青山祐介

チャーリング・クロス街84番地の青山祐介のレビュー・感想・評価

4.5
『みなさん、私たちは間違っていたのです。人々がおたがいに意思を疎通することなんかできないと信じているのは、孤独と同様、妄想にすぎないのです』
ヘーレン・ハンフ「チャリング・クロス街84番地その後」リーダーズ・ダイジェスト日本語版1971年10月号より

ヘレーン・ハンフは幼少のころから孤独だったのですね。意地ぱっりで、頑固で、癇癪持ち、それでいて率直な愛すべきヘレーンは、他人と心から意思を通じ合うことはできないと信じていたのです。英国古典文学に憧れたヘレーンは奨学金を得て一年だけ大学に通います。だがお金のせいでしょうか、卒業することはできませんでした。その後ケンブリッジ大学の批評家・古典学教授アーサー・クイラー=クーチ(往復書簡集ではQとして登場)に心酔し独学で勉強します。そのためでしょうか「架空の人物の身に起こった出来事になんか、全然興味」がもてず、現代文学は嫌いで「本に関しては妙な好みがあるだけ」と手紙に書いています。チャールズ・ラムの「エリア随筆」を読み、甘ったるい詩を書いているキーツやシェリーはお気に召さない。ジョン・ダンを崇拝し、ヘンリー・ニューマン「大学論」の初版本に興奮し、サミュエル・ピープスの日記、ジョージ・オーエルの随筆、アイザック・ウォールトンの伝記集、ジェフリー・チョーサーの随想録、サン=シモン回想録を好みます。ヘレーンは「架空の作り話」で孤独を紛らわすことはありませんでした。
でもヘレーンの現実の暮らしは、
売れない児童文学書やエラリー・クイーンの冒険のテレビドラマの脚本を書く貧乏作家でした。
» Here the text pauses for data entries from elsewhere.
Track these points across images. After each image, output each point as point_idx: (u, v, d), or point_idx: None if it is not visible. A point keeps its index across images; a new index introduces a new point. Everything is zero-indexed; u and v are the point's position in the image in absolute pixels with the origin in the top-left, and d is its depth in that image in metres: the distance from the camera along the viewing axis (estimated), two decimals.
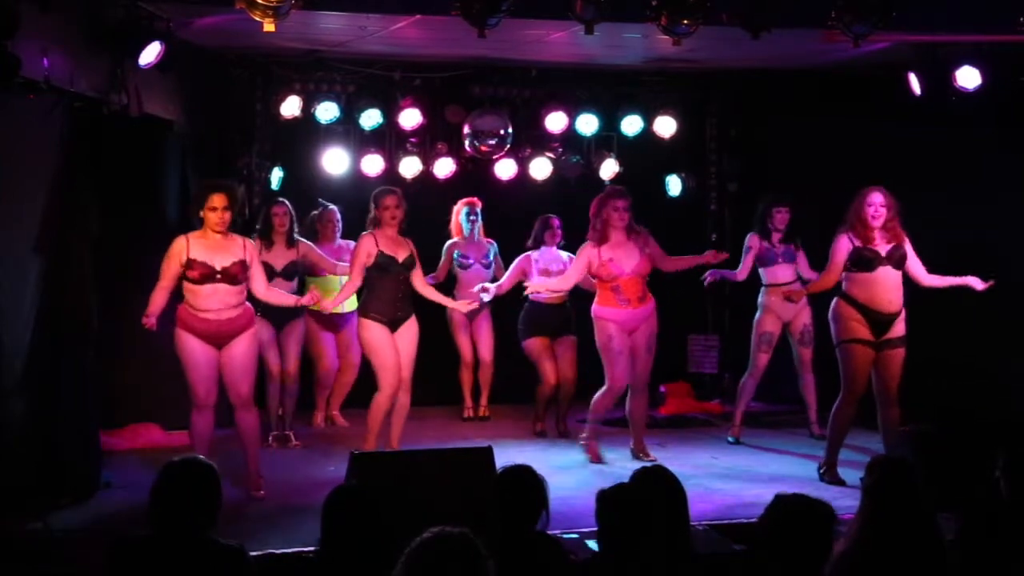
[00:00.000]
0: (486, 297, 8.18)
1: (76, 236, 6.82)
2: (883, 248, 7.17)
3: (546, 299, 8.77)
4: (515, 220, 9.40)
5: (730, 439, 8.68)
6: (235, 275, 6.69)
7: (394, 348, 7.34)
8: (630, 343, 7.76)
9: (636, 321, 7.77)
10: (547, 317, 8.86)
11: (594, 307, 7.84)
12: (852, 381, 7.20)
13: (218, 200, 6.66)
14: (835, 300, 7.33)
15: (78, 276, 6.83)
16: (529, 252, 8.89)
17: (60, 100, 6.56)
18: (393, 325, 7.37)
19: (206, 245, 6.66)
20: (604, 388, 7.83)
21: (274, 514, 6.47)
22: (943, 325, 7.83)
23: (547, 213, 9.03)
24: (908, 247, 7.25)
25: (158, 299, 6.69)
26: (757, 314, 8.71)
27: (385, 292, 7.37)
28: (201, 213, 6.69)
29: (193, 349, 6.65)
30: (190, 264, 6.61)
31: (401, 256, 7.39)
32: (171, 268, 6.66)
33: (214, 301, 6.65)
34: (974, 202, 8.55)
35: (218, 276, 6.64)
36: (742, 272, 8.70)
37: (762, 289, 8.74)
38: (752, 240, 8.69)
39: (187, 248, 6.64)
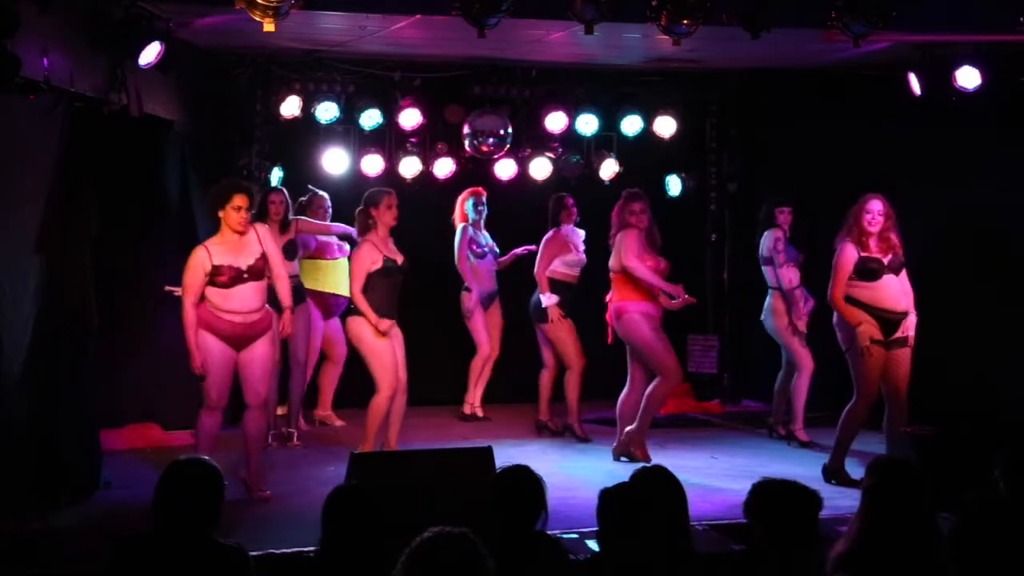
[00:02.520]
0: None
1: (76, 236, 6.82)
2: (883, 257, 7.15)
3: (566, 278, 8.71)
4: (515, 220, 9.40)
5: (795, 444, 8.43)
6: (261, 270, 6.71)
7: (393, 350, 7.35)
8: None
9: (660, 317, 7.80)
10: (568, 297, 8.74)
11: (626, 303, 7.74)
12: (869, 383, 7.11)
13: (241, 200, 6.62)
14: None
15: (78, 276, 6.83)
16: (559, 230, 8.75)
17: (60, 100, 6.55)
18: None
19: (227, 248, 6.63)
20: (659, 381, 7.71)
21: (274, 514, 6.47)
22: (943, 326, 7.83)
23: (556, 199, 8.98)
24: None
25: (192, 320, 6.54)
26: (771, 319, 8.56)
27: (385, 295, 7.37)
28: (220, 212, 6.63)
29: (213, 350, 6.60)
30: (217, 271, 6.57)
31: (400, 259, 7.40)
32: (197, 280, 6.57)
33: (241, 302, 6.64)
34: (974, 202, 8.55)
35: (245, 276, 6.65)
36: (784, 274, 8.47)
37: (770, 291, 8.61)
38: (778, 235, 8.54)
39: (209, 257, 6.58)
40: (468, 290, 9.13)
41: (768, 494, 3.81)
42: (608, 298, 7.93)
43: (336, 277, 8.82)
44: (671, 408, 9.72)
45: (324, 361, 9.06)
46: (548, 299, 8.62)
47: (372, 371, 7.40)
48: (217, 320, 6.60)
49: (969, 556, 3.71)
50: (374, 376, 7.39)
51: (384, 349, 7.33)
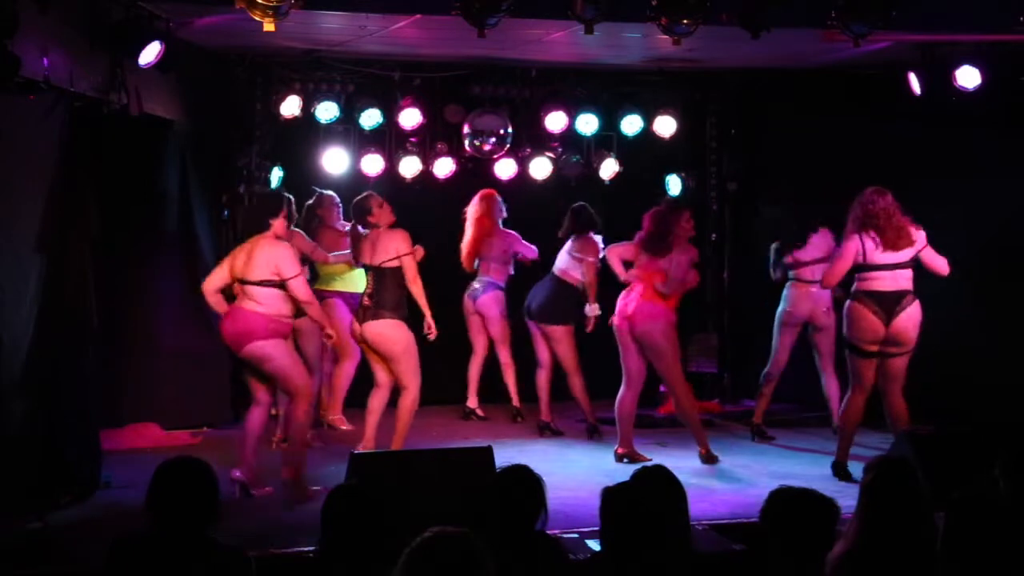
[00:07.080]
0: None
1: (76, 236, 6.82)
2: None
3: (579, 282, 8.71)
4: (516, 220, 9.40)
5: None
6: None
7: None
8: None
9: None
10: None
11: (658, 307, 7.70)
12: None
13: (287, 210, 6.89)
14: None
15: (78, 276, 6.83)
16: (597, 237, 8.73)
17: (60, 100, 6.56)
18: None
19: None
20: (674, 396, 7.88)
21: (274, 514, 6.47)
22: (943, 325, 7.82)
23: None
24: None
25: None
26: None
27: (400, 291, 7.39)
28: (273, 220, 6.77)
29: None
30: None
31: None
32: None
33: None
34: (973, 202, 8.55)
35: None
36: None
37: (793, 284, 8.64)
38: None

憧れのロンドンに行くお金もありません。ふとしたことからチャリング・クロス街の古書専門店フランク・ドエルとの文通がはじまり、ヘレーンの「妄想=孤独」は書物を介した「交流=親愛」に変わります。ドエルと古書店から贈られた総金縁の「エリザベス朝時代の名詩選」に、女性らしい悦びの表情をうかべ、「物語嫌い」のヘレーンが、オースティンの「自負と偏見」に夢中になるのも、フランク・ドエルとのいきいきとした文通が齎した心の変容なのでしょうか。
この映画の魅力は(原作の往復書簡集では勿論のこと) 英国古典文学作品が溢れていることです。ピープスの日記の「哀れな抜粋」に憤激し、敬愛するジョン・ダンの「説教集」が抄録であり、その杜撰な編集に怒りをぶつけます。アン・バンクロフトが、タイプライターを激しく打刻したあと、「説教集」を朗読する場面があります。ヘレーンの書物への渇望と愛を表現します。それは演技を超越しています。この朗読は往復書簡集にはないものですが、脚本のヒュー・ホイットモアが選んだものでしょう。ホイットモアはロンドン王立演劇学校出身の劇作家です。英国崇拝家のヘレーン・ハンフ、英国出身の監督デヴィッド・ジョーンズ、同じく英国出身のアンソニー・ホプキンズ、これは書物愛の映画であると共に英国愛の物語なのです。
『人類は一巻の書物である。一人が死ぬ時、一章が失われるのでなく、よりよい言葉に変容する。どの章も変容せねばならない。神は変容の道具として、時には年齢を、時には病気をお使いになる。また時には戦争を、刑罰をお使いになる。だが神の手で再び一巻の書物にそして天の図書館に並べられる。開いたままで』
ジョン・ダン「説教集」
ヘレーン・ハンフと同じニューヨーク出身のアン・バンクロフトが『フランキー、やっと来たわ』と言ってうかべる美しく悲しい微笑におもわず泪が溢れました。素晴らしい映画です。